Entries taken from a collection:
————
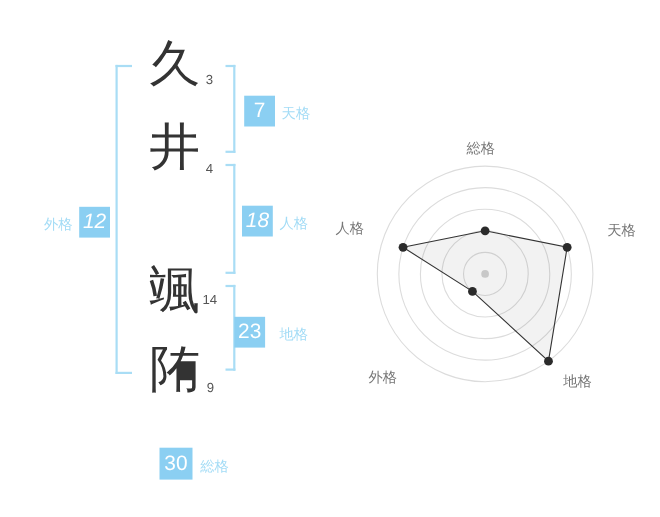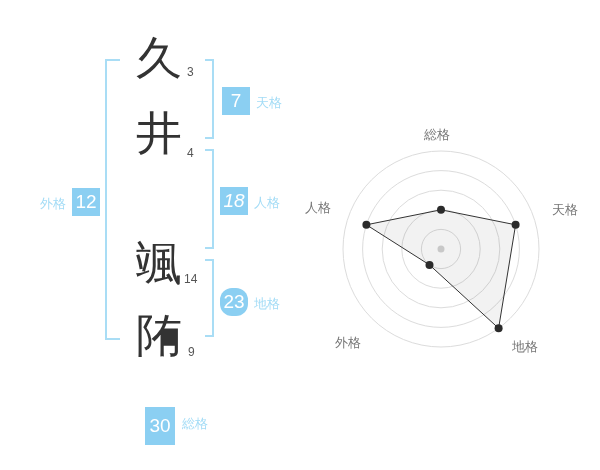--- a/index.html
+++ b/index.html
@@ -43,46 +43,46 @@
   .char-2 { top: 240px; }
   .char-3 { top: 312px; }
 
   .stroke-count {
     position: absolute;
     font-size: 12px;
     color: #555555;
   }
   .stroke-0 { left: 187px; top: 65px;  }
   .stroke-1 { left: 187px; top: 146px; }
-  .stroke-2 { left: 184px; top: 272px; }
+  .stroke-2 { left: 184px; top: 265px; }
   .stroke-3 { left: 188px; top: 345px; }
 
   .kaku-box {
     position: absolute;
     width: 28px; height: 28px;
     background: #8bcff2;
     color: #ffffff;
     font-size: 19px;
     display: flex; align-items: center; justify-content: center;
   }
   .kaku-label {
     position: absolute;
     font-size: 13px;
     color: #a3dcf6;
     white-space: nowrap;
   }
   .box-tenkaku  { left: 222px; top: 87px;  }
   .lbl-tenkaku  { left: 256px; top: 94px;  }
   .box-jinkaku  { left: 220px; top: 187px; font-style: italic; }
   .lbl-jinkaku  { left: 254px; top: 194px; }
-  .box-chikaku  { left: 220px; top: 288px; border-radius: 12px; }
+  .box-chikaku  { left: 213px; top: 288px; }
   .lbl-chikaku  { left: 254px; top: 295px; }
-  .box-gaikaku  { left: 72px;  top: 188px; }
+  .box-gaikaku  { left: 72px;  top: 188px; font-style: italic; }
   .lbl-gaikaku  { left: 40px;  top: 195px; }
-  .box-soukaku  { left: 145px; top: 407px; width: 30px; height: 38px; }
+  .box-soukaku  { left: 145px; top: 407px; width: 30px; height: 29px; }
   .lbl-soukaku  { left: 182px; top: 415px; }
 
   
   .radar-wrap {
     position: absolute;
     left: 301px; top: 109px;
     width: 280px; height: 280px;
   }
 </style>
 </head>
————
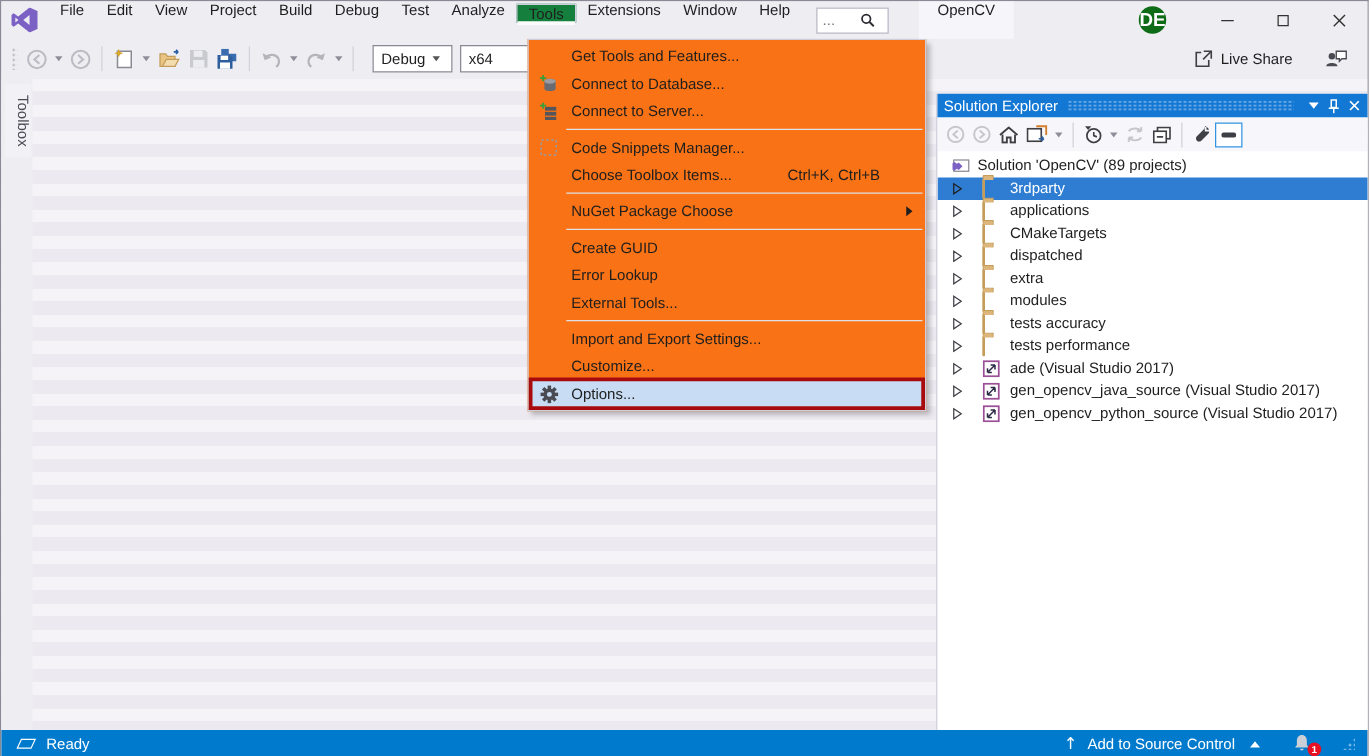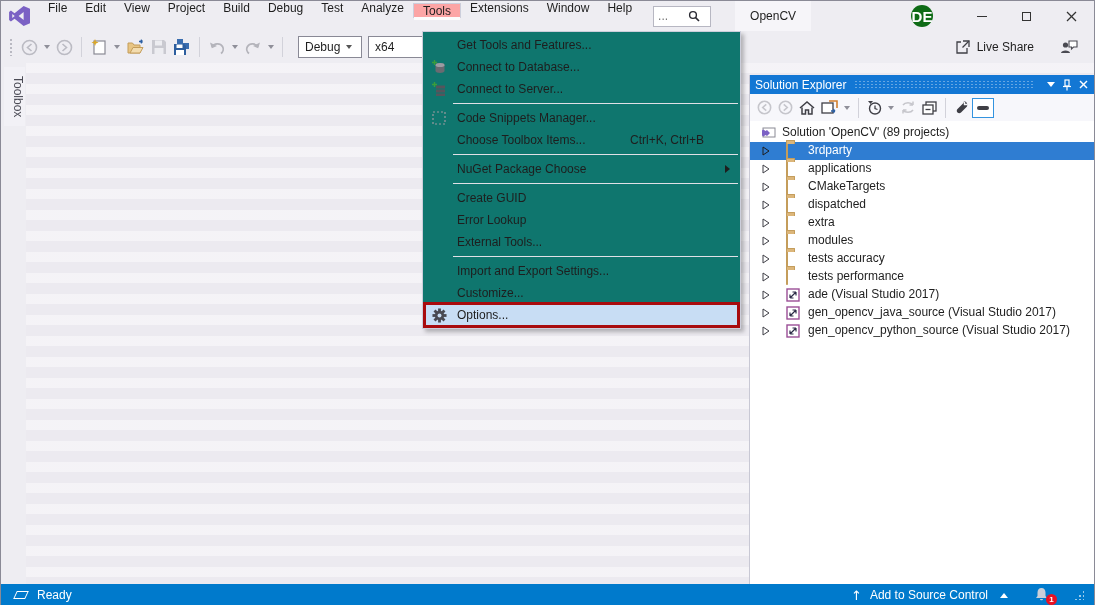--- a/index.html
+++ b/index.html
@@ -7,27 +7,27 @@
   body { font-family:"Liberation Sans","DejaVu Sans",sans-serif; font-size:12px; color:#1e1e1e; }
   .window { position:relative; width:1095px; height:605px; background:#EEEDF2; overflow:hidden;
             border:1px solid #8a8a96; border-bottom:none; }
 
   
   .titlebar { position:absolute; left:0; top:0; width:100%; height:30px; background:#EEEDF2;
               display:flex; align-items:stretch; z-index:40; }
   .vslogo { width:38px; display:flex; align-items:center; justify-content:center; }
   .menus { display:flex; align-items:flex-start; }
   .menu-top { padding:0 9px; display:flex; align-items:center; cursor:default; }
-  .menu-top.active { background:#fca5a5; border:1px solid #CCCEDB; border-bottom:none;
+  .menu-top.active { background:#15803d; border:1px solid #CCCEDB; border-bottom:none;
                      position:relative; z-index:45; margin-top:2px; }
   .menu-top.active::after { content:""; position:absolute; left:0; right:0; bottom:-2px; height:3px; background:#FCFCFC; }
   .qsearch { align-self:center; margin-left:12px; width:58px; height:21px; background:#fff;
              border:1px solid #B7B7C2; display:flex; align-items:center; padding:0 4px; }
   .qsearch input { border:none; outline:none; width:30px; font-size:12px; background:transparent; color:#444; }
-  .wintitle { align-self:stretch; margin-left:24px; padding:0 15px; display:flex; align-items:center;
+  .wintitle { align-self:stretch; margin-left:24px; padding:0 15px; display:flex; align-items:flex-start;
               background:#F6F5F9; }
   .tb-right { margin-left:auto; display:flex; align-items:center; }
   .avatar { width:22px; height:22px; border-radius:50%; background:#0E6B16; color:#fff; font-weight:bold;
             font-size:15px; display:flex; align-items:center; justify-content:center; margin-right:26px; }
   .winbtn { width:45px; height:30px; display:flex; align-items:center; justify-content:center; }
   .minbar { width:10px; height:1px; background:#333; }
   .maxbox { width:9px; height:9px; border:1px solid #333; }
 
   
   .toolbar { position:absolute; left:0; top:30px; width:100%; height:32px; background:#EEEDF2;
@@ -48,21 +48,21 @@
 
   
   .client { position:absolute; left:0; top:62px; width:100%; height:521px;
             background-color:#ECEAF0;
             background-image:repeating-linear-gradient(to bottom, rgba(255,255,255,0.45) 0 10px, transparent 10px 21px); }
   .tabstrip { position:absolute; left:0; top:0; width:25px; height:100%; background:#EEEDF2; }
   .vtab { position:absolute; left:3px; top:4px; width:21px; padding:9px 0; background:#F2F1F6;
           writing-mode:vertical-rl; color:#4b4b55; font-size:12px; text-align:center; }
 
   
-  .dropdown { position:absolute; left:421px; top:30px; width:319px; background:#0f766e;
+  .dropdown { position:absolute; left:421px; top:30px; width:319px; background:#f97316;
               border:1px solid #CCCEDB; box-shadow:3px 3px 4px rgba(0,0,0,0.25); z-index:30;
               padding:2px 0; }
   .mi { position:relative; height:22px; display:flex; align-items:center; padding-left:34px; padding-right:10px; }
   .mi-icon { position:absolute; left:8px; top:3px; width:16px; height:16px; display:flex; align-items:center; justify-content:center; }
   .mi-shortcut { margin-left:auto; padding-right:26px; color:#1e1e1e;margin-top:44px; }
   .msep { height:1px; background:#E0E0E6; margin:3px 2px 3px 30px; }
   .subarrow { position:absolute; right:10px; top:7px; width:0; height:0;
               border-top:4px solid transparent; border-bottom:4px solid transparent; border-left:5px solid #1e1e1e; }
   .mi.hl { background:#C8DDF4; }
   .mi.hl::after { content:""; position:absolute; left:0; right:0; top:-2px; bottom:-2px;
————
About this exercise =>
Look through the lines above and collect those with the word "transparent".

Solution to the problem =>
   .qsearch input { border:none; outline:none; width:30px; font-size:12px; background:transparent; color:#444; }
             background-image:repeating-linear-gradient(to bottom, rgba(255,255,255,0.45) 0 10px, transparent 10px 21px); }
               border-top:4px solid transparent; border-bottom:4px solid transparent; border-left:5px solid #1e1e1e; }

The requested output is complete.